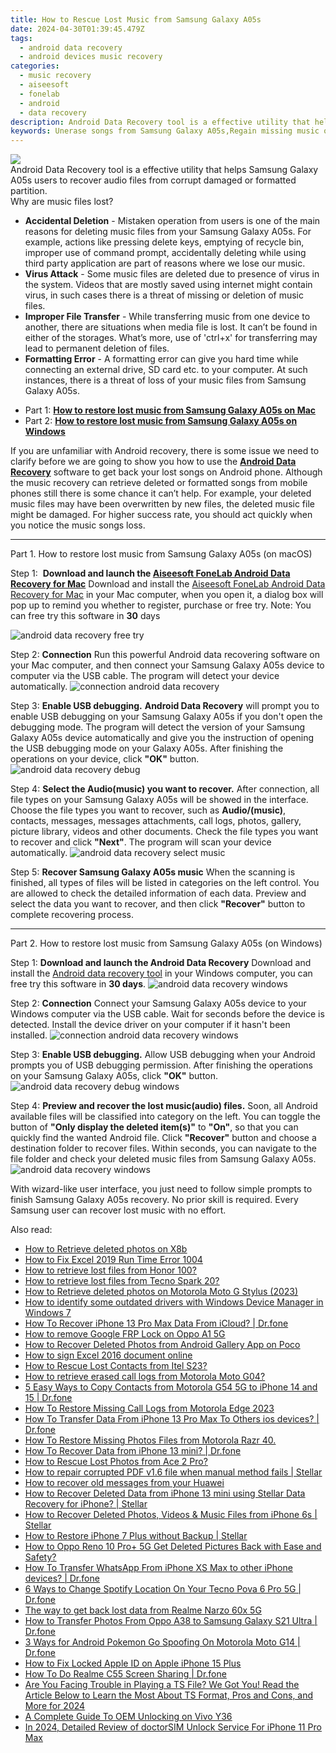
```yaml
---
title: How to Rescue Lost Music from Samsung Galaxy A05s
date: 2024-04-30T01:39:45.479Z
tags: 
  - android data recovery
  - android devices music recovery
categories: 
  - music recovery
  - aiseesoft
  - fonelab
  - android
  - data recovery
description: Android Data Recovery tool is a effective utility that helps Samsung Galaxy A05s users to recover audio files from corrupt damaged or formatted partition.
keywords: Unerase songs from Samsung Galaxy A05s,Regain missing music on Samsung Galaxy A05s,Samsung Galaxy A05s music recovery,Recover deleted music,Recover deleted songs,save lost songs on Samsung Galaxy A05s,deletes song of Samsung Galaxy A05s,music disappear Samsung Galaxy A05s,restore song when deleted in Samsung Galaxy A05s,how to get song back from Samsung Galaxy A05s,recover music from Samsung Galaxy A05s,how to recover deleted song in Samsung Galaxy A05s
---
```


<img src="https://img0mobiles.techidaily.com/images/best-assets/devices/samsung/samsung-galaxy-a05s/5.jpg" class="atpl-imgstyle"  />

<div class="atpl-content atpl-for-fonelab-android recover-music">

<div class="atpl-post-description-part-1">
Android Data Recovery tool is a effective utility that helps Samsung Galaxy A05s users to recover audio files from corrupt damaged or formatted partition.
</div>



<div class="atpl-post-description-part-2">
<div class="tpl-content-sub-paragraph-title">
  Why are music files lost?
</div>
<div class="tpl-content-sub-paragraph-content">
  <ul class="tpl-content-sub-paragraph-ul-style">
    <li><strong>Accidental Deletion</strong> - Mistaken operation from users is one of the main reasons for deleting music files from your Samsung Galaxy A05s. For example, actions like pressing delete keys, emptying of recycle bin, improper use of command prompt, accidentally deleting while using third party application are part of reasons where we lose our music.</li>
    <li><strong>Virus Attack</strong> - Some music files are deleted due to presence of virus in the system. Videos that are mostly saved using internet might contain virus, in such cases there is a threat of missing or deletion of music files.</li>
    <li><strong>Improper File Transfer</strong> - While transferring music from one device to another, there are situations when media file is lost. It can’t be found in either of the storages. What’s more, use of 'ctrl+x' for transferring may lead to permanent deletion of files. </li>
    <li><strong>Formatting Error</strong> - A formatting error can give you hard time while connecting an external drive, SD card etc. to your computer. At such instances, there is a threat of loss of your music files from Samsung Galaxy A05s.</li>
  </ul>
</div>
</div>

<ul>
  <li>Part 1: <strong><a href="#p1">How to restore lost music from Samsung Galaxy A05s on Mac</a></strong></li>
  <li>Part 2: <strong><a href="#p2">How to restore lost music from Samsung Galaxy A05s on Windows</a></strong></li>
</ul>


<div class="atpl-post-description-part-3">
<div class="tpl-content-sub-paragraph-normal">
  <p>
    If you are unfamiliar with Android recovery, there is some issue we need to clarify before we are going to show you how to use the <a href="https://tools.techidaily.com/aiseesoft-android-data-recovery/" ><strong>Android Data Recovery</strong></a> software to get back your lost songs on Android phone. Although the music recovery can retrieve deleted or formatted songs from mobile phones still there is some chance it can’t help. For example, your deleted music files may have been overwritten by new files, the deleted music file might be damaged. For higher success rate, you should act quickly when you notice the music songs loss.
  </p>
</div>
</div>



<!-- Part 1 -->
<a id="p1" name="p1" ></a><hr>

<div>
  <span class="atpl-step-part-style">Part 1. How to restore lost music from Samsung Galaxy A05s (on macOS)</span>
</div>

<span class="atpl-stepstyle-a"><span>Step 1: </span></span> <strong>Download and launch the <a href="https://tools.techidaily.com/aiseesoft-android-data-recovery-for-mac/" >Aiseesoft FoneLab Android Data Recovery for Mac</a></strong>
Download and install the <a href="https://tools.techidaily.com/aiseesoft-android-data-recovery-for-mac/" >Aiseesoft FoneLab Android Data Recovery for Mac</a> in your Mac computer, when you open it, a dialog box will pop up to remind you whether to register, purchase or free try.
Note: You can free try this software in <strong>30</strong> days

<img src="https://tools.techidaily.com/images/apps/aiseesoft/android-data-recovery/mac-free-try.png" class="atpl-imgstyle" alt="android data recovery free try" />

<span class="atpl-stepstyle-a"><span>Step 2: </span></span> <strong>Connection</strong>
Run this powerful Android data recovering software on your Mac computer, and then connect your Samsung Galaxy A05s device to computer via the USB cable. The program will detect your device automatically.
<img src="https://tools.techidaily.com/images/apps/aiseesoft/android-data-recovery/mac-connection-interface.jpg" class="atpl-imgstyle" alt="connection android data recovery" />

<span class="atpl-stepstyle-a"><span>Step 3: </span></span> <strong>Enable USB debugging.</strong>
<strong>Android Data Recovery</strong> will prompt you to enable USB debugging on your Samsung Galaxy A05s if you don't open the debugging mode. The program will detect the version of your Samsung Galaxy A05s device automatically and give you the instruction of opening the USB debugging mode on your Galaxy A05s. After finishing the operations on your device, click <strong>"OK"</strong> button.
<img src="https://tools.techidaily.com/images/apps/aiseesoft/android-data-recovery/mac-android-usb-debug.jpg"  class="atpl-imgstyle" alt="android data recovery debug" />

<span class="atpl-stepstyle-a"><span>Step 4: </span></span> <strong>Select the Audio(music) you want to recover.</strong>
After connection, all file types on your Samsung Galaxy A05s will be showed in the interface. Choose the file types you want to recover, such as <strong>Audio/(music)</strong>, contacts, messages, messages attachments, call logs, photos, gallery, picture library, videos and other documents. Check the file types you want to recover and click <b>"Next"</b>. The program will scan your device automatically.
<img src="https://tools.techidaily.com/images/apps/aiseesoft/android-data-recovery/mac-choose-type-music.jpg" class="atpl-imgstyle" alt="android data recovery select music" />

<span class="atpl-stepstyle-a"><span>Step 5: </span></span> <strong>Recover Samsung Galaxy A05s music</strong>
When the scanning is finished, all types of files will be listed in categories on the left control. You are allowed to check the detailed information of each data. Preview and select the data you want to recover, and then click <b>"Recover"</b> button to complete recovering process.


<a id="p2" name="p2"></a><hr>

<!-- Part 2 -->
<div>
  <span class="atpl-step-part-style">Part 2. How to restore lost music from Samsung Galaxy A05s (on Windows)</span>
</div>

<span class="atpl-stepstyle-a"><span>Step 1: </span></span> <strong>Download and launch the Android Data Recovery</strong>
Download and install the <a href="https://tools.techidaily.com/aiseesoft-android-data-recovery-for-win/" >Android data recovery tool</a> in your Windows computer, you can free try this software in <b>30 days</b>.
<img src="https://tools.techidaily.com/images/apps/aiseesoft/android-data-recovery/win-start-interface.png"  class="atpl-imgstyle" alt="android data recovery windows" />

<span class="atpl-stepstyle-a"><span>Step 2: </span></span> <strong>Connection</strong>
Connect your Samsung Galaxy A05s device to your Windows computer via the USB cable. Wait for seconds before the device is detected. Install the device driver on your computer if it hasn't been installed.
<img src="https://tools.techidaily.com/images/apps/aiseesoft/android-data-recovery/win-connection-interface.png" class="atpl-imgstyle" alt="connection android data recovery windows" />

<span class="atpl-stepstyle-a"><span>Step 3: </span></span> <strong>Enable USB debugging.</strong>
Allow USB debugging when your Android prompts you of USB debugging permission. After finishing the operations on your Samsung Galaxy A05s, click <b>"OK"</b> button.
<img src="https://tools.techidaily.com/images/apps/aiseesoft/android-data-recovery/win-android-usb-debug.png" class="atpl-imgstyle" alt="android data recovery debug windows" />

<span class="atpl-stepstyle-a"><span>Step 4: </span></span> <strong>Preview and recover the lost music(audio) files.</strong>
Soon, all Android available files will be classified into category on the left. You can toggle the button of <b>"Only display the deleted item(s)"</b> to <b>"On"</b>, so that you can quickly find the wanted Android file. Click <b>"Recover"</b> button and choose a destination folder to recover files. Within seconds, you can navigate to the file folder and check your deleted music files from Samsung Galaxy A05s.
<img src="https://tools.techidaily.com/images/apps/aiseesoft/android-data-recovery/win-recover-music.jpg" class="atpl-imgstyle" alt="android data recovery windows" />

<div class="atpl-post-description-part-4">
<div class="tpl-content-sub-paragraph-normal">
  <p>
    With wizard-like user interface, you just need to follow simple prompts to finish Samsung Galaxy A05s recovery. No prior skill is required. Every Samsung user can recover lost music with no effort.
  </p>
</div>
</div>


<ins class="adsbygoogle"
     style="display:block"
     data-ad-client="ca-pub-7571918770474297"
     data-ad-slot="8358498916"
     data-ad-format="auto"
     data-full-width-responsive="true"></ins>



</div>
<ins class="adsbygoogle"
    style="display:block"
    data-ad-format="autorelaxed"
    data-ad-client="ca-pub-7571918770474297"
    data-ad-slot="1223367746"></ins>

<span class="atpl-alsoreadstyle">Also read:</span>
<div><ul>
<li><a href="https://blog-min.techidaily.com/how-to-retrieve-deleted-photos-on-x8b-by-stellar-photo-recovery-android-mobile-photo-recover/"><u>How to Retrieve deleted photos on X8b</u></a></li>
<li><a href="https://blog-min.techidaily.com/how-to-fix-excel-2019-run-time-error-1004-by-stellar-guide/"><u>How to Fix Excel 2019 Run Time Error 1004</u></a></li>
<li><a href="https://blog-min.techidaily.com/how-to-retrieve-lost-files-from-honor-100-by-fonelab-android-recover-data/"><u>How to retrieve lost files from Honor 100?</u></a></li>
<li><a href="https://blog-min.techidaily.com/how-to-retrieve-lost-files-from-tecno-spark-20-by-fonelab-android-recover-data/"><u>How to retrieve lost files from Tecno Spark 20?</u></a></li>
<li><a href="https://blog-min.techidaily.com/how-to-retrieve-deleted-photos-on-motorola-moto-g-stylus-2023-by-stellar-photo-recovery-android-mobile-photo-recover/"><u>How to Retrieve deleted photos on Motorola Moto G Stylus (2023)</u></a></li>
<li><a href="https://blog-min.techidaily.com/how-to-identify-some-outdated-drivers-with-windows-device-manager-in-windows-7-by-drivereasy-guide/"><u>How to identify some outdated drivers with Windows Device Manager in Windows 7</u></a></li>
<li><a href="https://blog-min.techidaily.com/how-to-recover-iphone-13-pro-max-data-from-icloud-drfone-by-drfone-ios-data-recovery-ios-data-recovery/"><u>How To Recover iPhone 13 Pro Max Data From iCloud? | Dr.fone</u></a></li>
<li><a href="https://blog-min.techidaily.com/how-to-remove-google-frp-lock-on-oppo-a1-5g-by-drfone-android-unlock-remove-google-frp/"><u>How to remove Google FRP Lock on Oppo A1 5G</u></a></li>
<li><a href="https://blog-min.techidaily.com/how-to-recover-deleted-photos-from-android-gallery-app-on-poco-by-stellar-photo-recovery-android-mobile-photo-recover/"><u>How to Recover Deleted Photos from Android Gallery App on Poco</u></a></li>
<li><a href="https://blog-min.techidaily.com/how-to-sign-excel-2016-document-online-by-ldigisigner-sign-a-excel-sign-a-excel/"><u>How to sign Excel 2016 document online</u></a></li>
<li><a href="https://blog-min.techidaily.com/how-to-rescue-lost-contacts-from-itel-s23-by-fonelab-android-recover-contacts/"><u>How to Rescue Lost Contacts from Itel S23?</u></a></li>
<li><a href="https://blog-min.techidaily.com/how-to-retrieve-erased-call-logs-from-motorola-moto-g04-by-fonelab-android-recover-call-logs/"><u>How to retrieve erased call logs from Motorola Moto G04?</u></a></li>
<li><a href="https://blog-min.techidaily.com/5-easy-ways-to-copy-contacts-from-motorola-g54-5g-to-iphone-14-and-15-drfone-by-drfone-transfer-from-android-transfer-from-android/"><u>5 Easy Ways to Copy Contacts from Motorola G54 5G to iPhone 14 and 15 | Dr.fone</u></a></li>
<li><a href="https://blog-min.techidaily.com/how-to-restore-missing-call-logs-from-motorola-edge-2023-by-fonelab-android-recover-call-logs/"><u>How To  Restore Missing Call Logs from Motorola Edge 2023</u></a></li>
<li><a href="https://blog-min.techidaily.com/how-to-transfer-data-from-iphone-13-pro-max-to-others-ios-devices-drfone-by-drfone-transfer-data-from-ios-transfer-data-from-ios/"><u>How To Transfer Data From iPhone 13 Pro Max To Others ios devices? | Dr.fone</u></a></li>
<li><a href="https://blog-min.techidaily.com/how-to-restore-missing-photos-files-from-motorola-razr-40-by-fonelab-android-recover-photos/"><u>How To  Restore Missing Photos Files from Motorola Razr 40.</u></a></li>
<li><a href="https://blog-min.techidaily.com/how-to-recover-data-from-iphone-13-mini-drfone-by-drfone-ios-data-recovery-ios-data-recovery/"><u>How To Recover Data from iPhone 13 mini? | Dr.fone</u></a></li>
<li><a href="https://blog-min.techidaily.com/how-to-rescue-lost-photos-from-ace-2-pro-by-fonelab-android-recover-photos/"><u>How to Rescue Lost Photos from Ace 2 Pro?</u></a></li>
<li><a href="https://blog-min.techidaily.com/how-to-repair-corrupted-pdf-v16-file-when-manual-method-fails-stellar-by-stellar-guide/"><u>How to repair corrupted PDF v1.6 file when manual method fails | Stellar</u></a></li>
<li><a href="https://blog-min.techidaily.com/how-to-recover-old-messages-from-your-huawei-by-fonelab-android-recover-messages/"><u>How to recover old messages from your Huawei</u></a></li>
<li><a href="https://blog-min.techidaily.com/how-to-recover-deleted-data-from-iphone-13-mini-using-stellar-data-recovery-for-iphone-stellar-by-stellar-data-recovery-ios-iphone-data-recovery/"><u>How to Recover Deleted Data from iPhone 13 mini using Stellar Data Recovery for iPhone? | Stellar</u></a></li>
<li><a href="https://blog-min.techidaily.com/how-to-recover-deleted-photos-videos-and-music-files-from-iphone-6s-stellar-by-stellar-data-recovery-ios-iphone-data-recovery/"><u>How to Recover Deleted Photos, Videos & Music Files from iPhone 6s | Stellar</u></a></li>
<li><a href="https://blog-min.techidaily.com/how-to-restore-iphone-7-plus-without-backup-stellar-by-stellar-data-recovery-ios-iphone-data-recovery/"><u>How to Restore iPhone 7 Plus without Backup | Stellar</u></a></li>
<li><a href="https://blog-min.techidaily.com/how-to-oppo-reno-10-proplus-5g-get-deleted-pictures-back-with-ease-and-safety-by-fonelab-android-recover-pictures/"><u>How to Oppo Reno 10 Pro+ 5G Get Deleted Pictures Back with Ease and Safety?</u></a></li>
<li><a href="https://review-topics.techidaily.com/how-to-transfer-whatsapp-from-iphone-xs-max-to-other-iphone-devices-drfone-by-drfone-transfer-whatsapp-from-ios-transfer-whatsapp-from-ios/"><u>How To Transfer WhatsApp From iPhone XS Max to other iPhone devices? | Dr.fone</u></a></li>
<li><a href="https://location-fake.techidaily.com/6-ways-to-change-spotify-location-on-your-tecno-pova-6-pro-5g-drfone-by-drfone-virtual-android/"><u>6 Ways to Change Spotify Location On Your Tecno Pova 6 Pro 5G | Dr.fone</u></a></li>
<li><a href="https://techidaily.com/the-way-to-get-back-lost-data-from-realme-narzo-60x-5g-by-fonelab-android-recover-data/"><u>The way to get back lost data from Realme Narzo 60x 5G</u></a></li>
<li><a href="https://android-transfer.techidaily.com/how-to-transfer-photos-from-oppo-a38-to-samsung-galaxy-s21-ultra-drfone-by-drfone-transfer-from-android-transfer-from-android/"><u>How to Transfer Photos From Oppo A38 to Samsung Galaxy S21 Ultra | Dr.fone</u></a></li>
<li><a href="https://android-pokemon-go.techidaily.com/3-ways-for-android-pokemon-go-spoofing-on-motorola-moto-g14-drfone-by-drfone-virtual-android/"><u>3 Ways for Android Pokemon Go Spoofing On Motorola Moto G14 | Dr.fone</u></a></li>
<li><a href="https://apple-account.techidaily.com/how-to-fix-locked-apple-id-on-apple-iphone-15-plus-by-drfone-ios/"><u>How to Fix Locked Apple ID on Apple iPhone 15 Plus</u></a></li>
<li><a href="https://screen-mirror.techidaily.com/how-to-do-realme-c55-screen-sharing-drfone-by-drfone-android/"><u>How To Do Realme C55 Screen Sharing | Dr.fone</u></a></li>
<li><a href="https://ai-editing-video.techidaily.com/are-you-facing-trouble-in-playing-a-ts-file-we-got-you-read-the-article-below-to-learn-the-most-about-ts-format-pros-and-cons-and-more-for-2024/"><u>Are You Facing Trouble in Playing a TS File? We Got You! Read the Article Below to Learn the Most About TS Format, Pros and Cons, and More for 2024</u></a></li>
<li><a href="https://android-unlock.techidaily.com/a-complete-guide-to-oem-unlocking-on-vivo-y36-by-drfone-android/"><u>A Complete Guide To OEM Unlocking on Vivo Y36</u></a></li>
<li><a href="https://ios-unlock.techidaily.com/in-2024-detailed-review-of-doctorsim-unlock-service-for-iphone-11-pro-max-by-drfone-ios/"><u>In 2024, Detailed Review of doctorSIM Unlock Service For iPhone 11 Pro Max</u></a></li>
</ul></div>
--
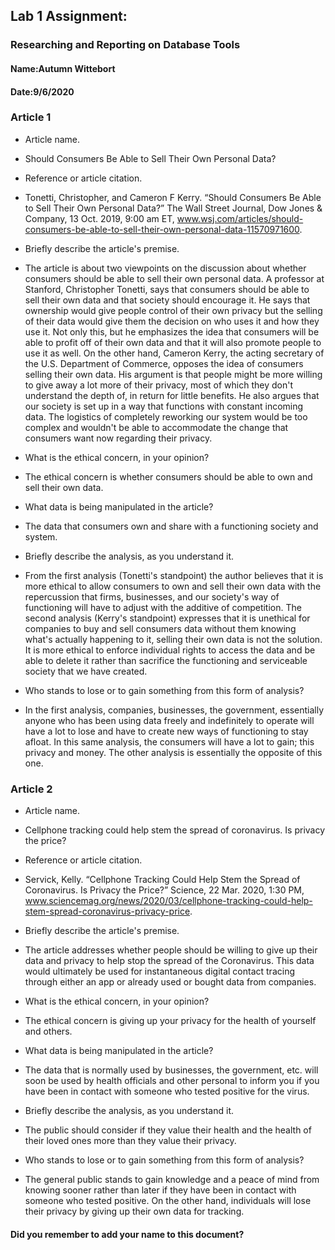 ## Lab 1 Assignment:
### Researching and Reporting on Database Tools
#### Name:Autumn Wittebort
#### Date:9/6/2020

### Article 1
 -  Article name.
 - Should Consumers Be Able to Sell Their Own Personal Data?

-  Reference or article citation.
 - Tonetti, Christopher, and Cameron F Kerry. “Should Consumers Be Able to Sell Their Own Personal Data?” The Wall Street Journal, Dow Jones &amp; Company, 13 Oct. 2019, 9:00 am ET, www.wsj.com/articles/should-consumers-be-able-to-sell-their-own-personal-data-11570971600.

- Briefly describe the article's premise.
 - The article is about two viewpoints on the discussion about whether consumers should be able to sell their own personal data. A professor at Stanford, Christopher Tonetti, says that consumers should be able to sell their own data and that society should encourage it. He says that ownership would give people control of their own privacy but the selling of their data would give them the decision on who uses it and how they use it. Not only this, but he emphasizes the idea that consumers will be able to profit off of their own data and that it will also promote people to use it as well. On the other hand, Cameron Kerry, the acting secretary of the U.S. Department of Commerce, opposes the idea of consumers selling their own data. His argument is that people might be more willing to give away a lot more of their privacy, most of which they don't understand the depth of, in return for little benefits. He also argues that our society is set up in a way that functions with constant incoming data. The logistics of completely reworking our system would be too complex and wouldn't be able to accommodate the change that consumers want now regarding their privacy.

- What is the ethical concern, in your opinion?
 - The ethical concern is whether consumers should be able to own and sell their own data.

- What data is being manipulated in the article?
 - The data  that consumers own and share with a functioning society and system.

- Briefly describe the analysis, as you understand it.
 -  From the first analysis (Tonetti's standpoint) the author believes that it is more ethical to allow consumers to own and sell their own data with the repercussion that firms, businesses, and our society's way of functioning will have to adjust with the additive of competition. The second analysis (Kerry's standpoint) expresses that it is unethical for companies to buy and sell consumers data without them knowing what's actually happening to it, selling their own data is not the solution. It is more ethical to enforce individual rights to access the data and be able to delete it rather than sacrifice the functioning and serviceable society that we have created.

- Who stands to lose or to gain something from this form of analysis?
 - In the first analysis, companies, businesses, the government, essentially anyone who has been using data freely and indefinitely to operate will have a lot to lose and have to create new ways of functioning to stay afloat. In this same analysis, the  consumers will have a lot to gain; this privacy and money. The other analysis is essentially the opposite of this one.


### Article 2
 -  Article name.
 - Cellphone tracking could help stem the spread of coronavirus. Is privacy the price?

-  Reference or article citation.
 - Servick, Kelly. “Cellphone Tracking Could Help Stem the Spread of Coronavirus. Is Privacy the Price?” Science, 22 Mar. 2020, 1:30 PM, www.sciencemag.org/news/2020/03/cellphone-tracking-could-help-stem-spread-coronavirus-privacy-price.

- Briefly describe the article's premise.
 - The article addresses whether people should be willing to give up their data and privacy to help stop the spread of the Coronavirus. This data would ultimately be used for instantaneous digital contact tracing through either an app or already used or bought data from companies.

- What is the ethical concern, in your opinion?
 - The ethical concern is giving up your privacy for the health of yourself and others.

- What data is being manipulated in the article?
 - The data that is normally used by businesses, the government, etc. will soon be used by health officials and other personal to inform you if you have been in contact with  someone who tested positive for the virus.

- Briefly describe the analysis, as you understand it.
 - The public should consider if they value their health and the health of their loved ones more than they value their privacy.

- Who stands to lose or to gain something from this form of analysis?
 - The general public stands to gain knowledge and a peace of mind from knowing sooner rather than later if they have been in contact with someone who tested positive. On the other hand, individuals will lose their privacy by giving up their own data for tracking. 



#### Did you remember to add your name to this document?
* * *
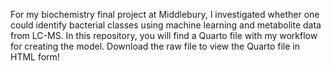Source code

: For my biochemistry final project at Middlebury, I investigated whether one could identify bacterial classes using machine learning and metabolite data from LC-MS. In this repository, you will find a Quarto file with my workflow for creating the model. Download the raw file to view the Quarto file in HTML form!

** Problem **
Starting at the line that has "iPhone 15 Plus</u></a></li>" in the records above, restate word for word every line until the one that has "</ul></div>", and include that one as well.

** Exercise answer **
<li><a href="https://apple-account.techidaily.com/how-to-fix-locked-apple-id-on-apple-iphone-15-plus-by-drfone-ios/"><u>How to Fix Locked Apple ID on Apple iPhone 15 Plus</u></a></li>
<li><a href="https://screen-mirror.techidaily.com/how-to-do-realme-c55-screen-sharing-drfone-by-drfone-android/"><u>How To Do Realme C55 Screen Sharing | Dr.fone</u></a></li>
<li><a href="https://ai-editing-video.techidaily.com/are-you-facing-trouble-in-playing-a-ts-file-we-got-you-read-the-article-below-to-learn-the-most-about-ts-format-pros-and-cons-and-more-for-2024/"><u>Are You Facing Trouble in Playing a TS File? We Got You! Read the Article Below to Learn the Most About TS Format, Pros and Cons, and More for 2024</u></a></li>
<li><a href="https://android-unlock.techidaily.com/a-complete-guide-to-oem-unlocking-on-vivo-y36-by-drfone-android/"><u>A Complete Guide To OEM Unlocking on Vivo Y36</u></a></li>
<li><a href="https://ios-unlock.techidaily.com/in-2024-detailed-review-of-doctorsim-unlock-service-for-iphone-11-pro-max-by-drfone-ios/"><u>In 2024, Detailed Review of doctorSIM Unlock Service For iPhone 11 Pro Max</u></a></li>
</ul></div>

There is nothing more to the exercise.